14. Concernant les exercices de Master, au premier rang desquels les rapports de stages ou les mémoires de recherche, la question est nécessairement différente. Admettons cependant qu’un étudiant qui utiliserait une IA pour l’aider à rédiger un mémoire, et qui produirait tout de même un travail de qualité, mériterait sans doute une bonne note : il aurait, en effet, su tirer parti des outils qui seront à sa disposition dans le monde professionnel ou dans le monde de la recherche. Il en va de même pour le rapport de stage, l’évaluation pouvant par ailleurs se transposer non pas tant sur le rapport mais sur les missions réalisées pendant le stage.

Conclusion : ChatGPT ne remplacera ni les chercheurs ni les étudiants mais impose une vigilance accrue

15. Il est nécessaire de conclure sur cette question en prenant un nécessaire recul : pour le moment, ChatGPT et l’IA conversationnelle n’est pas la menace qui pèse sur les travaux dirigés. En effet, c’est aujourd’hui le plagiat pur et simple de copies disponibles sur internet, gratuitement ou non, qui est le souci majeur que l’on rencontre, au moins dans les premières années. Notons qu’il s’agit d’un souci non pas parce que les copies sont bonnes et qu’elles permettent indûment d’avoir de bonnes notes, mais parce que les étudiants risquent de se fourvoyer dans ce qu’ils pensent être une solution court-termiste et qui ne sera d’aucune aide en examen. Cet élément n’est d’ailleurs pas le seul, puisqu’il est possible également de demander à un enseignant particulier de faire le plan voire de rédiger la copie, ce qui est moins détectable au moment de la notation. Les problèmes que pose ChatGPT existent donc déjà, ce dernier ne faisant que rajouter l’accessibilité.

16. Restons donc vigilants, sans craindre outre mesure une massification de ce qui pourrait s’assimiler à de la fraude à l’intelligence artificielle, mais en gardant ouverte les différentes portes afin de modifier nos pratiques. Elles devront l’être, en tout état de cause, pour une raison ou pour une autre.


[1]N. Molfessis, « ChatGPT peut-il me remplacer ? », JCPG, 2023, no 3, act. 81, p. 133.

[2]M. J. Bommarito, D. M. Katz, « GPT Takes the Bar Exam », SSRN, 29 décembre 2022). Disponible sur <https://ssrn.com/abstract=4314839>, Ch. Terwiesch, « Would Chat GPT Get a Wharton MBA? A Prediction Based on Its Performance in the Operations Management Course », Mack Institute for Innovation Management at the Wharton School, University of Pennsylvania, 2023. Disponible sur <https://mackinstitute.wharton.upenn.edu/wp-content/uploads/2023/01/Christian-Terwiesch-Chat-GTP-1.24.pdf>, ou encore J. H. Choi, K. E. Hickman, A. Monahan, D. B. Schwarcz, « ChatGPT Goes to Law School », Minnesota Legal Studies Research Paper No. 23-03, 2023. Disponible sur <https://ssrn.com/abstract=4335905>.

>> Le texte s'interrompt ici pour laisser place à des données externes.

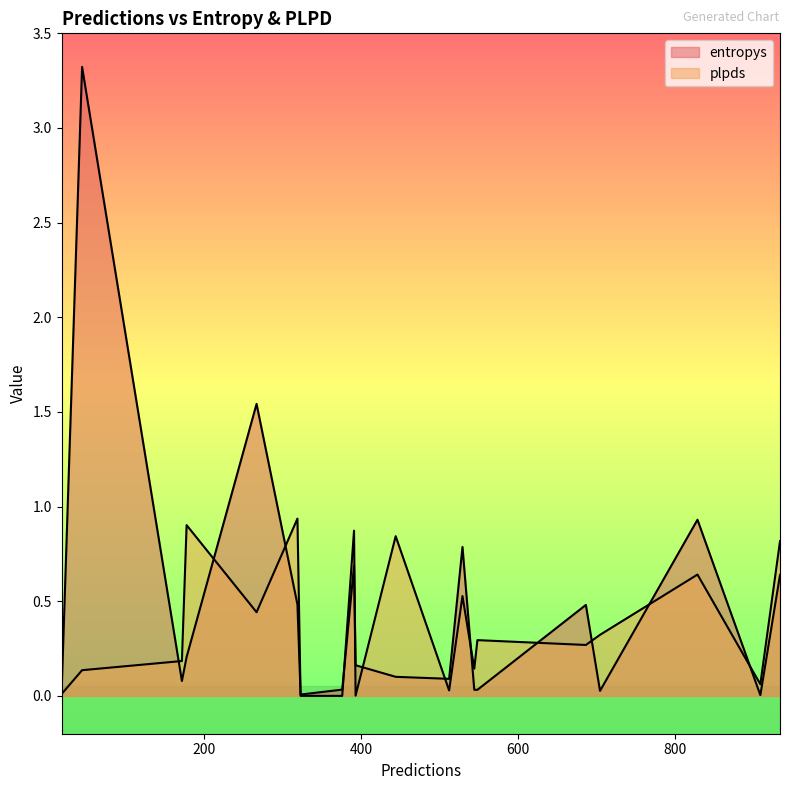

What is the sum of all plpds values?

7.4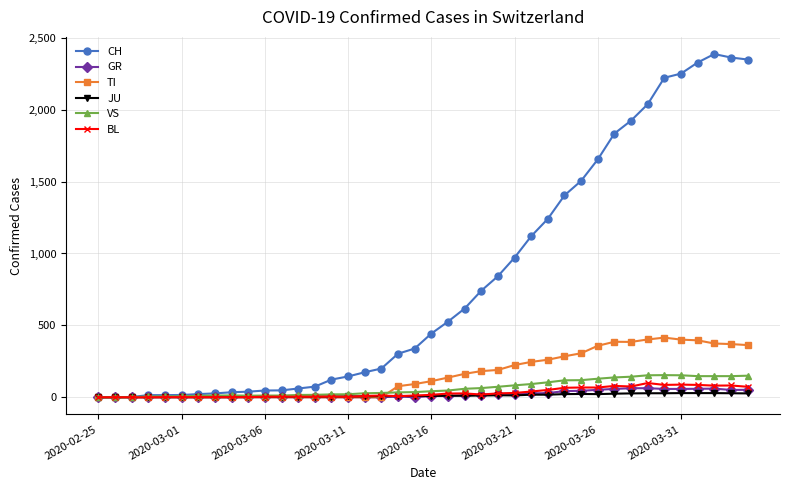

Which series has the widest spread of values?

CH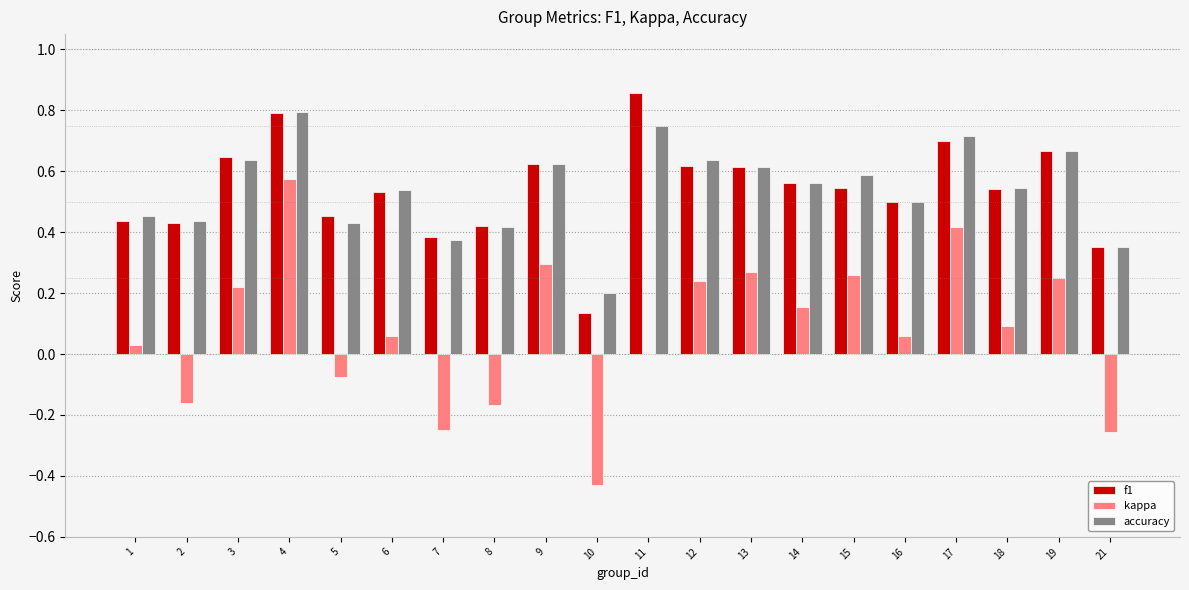

Which series changed the most between 6 and 15?

kappa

[3]« If students can provide satisfactory answers to your questions by using an AI text generator, then you are asking superficial questions. And if an AI text generator can compete with your scholarship, then you are superficial thinker » : B. L. Frye, « Should Using an AI Text Generator to Produce Academic Writing Be Plagiarism? »,  (December 3, 2022). Fordham Intellectual Property, Media & Entertainment Law Journal, 2023, à paraître. Disponible sur <https://ssrn.com/abstract=4292283>.

[4]Et encore. Des voies s’élèvent au moins en droit civil pour critiquer le commentaire de décision dans la doctrine suite à la nouvelle manière de rédiger de la Cour de cassation. Voir B. Dondero, « Pour un droit plus systématique : vers la fin des notes de jurisprudence ? », D., 2020, pp. 292-298, et en réponse, Fr. Rouvière, « La fin du commentaire d’arrêt », RDT civ., 2020, pp. 489-491.